*OBJECTIVE*
The entries need to be copied exactly.

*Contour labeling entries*
**********

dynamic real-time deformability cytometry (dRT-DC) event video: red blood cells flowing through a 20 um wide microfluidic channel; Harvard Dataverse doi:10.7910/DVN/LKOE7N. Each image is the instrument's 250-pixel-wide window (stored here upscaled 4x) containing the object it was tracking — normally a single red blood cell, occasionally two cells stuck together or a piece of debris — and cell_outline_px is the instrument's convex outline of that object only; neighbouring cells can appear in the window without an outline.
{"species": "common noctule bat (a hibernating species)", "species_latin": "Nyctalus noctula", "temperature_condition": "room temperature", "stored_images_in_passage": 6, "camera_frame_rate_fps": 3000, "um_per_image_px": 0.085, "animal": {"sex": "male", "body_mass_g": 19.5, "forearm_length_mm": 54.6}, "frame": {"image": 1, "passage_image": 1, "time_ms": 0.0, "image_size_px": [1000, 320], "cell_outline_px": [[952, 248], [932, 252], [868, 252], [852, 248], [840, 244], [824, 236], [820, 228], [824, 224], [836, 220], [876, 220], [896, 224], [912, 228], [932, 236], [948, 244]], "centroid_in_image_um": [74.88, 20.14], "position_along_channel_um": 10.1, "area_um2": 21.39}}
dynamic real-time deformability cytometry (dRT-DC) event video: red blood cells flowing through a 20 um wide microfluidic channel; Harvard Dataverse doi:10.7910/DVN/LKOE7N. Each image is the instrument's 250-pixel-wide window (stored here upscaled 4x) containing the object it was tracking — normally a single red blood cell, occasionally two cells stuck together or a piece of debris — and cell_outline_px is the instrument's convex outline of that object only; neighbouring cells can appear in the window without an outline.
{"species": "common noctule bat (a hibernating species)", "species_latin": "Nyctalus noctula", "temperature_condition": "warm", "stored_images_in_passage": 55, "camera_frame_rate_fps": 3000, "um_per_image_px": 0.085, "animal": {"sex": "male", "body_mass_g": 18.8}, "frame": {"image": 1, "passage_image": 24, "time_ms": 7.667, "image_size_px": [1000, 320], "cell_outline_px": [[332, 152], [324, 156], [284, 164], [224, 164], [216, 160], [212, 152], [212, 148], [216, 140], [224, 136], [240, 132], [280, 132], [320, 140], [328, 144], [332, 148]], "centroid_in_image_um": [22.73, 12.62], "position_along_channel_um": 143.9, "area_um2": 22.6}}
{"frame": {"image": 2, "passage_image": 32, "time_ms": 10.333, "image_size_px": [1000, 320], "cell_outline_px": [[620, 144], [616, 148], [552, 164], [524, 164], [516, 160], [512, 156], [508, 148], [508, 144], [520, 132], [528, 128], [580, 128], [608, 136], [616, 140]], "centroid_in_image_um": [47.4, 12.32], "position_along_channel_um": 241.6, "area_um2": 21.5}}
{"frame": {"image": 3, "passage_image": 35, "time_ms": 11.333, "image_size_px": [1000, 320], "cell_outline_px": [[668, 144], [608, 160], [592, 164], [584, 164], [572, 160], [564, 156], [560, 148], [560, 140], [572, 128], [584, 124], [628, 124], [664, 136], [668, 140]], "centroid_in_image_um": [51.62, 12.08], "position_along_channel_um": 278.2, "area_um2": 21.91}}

**********

*RESULT OF THIS EXERCISE*
dynamic real-time deformability cytometry (dRT-DC) event video: red blood cells flowing through a 20 um wide microfluidic channel; Harvard Dataverse doi:10.7910/DVN/LKOE7N. Each image is the instrument's 250-pixel-wide window (stored here upscaled 4x) containing the object it was tracking — normally a single red blood cell, occasionally two cells stuck together or a piece of debris — and cell_outline_px is the instrument's convex outline of that object only; neighbouring cells can appear in the window without an outline.
{"species": "common noctule bat (a hibernating species)", "species_latin": "Nyctalus noctula", "temperature_condition": "room temperature", "stored_images_in_passage": 6, "camera_frame_rate_fps": 3000, "um_per_image_px": 0.085, "animal": {"sex": "male", "body_mass_g": 19.5, "forearm_length_mm": 54.6}, "frame": {"image": 1, "passage_image": 1, "time_ms": 0.0, "image_size_px": [1000, 320], "cell_outline_px": [[952, 248], [932, 252], [868, 252], [852, 248], [840, 244], [824, 236], [820, 228], [824, 224], [836, 220], [876, 220], [896, 224], [912, 228], [932, 236], [948, 244]], "centroid_in_image_um": [74.88, 20.14], "position_along_channel_um": 10.1, "area_um2": 21.39}}
dynamic real-time deformability cytometry (dRT-DC) event video: red blood cells flowing through a 20 um wide microfluidic channel; Harvard Dataverse doi:10.7910/DVN/LKOE7N. Each image is the instrument's 250-pixel-wide window (stored here upscaled 4x) containing the object it was tracking — normally a single red blood cell, occasionally two cells stuck together or a piece of debris — and cell_outline_px is the instrument's convex outline of that object only; neighbouring cells can appear in the window without an outline.
{"species": "common noctule bat (a hibernating species)", "species_latin": "Nyctalus noctula", "temperature_condition": "warm", "stored_images_in_passage": 55, "camera_frame_rate_fps": 3000, "um_per_image_px": 0.085, "animal": {"sex": "male", "body_mass_g": 18.8}, "frame": {"image": 1, "passage_image": 24, "time_ms": 7.667, "image_size_px": [1000, 320], "cell_outline_px": [[332, 152], [324, 156], [284, 164], [224, 164], [216, 160], [212, 152], [212, 148], [216, 140], [224, 136], [240, 132], [280, 132], [320, 140], [328, 144], [332, 148]], "centroid_in_image_um": [22.73, 12.62], "position_along_channel_um": 143.9, "area_um2": 22.6}}
{"frame": {"image": 2, "passage_image": 32, "time_ms": 10.333, "image_size_px": [1000, 320], "cell_outline_px": [[620, 144], [616, 148], [552, 164], [524, 164], [516, 160], [512, 156], [508, 148], [508, 144], [520, 132], [528, 128], [580, 128], [608, 136], [616, 140]], "centroid_in_image_um": [47.4, 12.32], "position_along_channel_um": 241.6, "area_um2": 21.5}}
{"frame": {"image": 3, "passage_image": 35, "time_ms": 11.333, "image_size_px": [1000, 320], "cell_outline_px": [[668, 144], [608, 160], [592, 164], [584, 164], [572, 160], [564, 156], [560, 148], [560, 140], [572, 128], [584, 124], [628, 124], [664, 136], [668, 140]], "centroid_in_image_um": [51.62, 12.08], "position_along_channel_um": 278.2, "area_um2": 21.91}}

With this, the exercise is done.